The paper provides the first comprehensive analysis distinguishing two types of spicules and their regional behaviors using a semi-automated detection method on Hinode data.

Findings

Type II spicules are more common and faster, seen in quiet sun and coronal holes.

Type I spicules are mainly observed in active regions and show rise and fall behavior.

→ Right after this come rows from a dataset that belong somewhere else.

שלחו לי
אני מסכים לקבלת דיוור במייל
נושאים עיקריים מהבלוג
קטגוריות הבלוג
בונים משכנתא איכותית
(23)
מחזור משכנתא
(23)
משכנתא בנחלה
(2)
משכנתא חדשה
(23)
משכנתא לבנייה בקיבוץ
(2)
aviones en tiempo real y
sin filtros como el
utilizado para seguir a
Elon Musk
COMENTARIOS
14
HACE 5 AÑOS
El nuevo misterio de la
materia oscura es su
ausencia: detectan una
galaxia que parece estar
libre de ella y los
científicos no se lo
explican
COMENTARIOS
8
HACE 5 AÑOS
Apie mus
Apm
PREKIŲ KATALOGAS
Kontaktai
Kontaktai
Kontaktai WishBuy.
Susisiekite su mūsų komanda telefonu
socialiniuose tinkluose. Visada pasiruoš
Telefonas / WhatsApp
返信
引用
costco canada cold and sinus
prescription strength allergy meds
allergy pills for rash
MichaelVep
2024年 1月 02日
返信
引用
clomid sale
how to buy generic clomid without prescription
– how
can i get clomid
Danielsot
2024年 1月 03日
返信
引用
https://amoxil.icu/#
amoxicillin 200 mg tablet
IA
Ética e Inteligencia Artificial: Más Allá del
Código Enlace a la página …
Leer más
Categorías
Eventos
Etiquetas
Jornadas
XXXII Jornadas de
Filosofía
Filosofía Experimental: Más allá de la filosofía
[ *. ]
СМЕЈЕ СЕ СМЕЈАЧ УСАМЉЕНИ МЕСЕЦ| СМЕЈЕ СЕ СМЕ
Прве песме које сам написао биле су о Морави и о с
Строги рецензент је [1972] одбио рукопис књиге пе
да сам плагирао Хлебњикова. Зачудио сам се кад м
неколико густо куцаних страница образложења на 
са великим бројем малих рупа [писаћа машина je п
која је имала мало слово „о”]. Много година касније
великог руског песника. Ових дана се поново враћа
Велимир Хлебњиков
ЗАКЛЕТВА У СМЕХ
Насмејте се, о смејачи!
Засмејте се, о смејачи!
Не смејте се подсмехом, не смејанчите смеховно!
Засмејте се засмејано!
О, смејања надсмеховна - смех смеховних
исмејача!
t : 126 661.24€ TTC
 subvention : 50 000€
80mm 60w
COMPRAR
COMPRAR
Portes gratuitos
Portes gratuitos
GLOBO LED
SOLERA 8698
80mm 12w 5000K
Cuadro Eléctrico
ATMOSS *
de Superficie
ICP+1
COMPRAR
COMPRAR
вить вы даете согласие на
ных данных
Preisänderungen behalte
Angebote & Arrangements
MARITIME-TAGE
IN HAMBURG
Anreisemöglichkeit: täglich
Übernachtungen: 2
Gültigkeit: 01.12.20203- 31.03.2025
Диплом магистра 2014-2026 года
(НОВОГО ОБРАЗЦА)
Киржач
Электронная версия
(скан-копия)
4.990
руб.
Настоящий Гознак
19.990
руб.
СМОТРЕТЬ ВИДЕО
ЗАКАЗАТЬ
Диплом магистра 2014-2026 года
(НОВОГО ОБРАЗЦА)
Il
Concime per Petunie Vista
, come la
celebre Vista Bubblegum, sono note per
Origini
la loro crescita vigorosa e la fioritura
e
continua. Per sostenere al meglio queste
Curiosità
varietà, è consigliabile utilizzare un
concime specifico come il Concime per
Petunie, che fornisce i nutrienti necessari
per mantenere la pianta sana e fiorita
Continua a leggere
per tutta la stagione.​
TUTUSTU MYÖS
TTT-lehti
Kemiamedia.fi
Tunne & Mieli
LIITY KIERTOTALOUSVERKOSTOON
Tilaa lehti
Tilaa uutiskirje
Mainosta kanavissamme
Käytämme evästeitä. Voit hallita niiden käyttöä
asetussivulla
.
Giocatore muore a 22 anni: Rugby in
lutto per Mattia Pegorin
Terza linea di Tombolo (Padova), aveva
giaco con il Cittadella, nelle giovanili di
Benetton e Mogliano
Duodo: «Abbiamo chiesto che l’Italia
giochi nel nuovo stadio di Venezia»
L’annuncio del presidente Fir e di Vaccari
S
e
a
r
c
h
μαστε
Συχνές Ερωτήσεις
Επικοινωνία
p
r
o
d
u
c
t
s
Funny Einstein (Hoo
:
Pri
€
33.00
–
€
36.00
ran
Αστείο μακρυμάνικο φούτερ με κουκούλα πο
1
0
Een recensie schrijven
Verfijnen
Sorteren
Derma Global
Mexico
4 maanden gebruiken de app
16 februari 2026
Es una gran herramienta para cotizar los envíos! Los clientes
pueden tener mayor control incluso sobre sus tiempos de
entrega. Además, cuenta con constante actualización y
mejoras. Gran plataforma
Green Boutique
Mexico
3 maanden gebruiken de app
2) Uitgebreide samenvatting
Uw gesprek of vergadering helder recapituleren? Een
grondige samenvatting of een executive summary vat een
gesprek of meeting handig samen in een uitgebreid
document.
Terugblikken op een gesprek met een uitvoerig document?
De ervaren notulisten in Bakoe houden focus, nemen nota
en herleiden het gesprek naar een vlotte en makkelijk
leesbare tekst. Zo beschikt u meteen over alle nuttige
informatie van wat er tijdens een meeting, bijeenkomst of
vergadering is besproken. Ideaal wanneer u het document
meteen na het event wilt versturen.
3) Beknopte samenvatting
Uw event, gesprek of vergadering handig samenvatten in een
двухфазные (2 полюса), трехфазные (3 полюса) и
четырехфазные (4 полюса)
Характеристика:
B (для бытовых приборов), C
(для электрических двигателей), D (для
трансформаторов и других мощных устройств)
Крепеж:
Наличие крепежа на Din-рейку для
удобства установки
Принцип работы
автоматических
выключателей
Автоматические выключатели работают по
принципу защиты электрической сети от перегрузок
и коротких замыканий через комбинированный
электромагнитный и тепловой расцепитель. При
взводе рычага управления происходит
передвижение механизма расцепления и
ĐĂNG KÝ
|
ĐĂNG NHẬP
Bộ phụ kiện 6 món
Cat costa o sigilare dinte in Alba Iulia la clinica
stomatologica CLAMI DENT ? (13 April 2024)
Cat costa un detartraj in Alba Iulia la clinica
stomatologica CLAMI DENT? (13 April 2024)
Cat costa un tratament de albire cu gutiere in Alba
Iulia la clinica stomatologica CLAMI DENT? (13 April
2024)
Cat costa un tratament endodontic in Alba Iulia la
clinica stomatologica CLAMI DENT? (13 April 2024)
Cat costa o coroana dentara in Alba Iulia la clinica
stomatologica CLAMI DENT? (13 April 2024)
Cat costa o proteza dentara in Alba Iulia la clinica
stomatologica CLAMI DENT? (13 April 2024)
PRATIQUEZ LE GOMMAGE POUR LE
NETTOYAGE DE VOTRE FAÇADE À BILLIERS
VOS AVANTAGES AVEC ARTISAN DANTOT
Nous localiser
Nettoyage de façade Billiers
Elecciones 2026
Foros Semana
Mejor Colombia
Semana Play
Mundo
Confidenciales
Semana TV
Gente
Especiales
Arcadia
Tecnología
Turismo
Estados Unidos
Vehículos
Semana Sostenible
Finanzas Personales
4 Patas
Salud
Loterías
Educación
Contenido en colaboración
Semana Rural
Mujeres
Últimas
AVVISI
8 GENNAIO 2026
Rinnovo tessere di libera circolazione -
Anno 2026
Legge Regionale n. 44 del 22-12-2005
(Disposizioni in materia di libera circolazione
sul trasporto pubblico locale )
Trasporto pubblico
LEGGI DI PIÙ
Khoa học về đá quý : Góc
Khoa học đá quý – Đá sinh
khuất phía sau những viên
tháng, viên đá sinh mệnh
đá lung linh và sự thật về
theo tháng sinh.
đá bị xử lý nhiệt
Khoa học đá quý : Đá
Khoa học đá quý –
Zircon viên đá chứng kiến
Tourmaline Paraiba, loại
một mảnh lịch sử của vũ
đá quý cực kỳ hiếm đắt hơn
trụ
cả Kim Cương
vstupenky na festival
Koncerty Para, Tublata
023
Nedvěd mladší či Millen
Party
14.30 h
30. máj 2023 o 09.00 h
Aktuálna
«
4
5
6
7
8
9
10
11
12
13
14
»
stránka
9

Properties of Type II spicules align with Rapid Blueshifted Events, suggesting a common nature.

Abstract

Understanding the dynamic solar chromosphere is fundamental in solar physics. Spicules are an important feature of the chromosphere, connecting the photosphere to the corona, potentially mediating the transfer of energy and mass. The aim of this work is to study the properties of spicules over different regions of the sun. Our goal is to investigate if there is more than one type of spicules, and how spicules behave in the quiet sun, coronal holes, and active regions. We make use of high-cadence and high-spatial resolution Ca II H observations taken by Hinode/SOT. Making use of a semi-automated detection algorithm, we self-consistently track and measure the properties of 519 spicules over different regions. We find clear evidence of two types of spicules. Type I spicules show a rise and fall and have typical lifetimes of 150-400 s and maximum ascending velocities of 15-40 km/s, while type II spicules have shorter lifetimes of 50-150 s, faster velocities of 30-110 km/s, and are not seen to fall down, but rather fade at around their maximum length. Type II spicules are the most common, seen in quiet sun and coronal holes. Type I spicules are seen mostly in active regions. There are regional differences between quiet sun and coronal hole spicules, likely attributable to the different field configurations. The properties of type II spicules are consistent with published results of Rapid Blueshifted Events (RBEs), supporting the hypothesis that RBEs are their disk counterparts. For type I spicules we find the relations between their properties to be consistent with a magnetoacoustic shock wave driver, and with dynamic fibrils as their disk counterpart. The driver of type II spicules remains unclear from limb observations.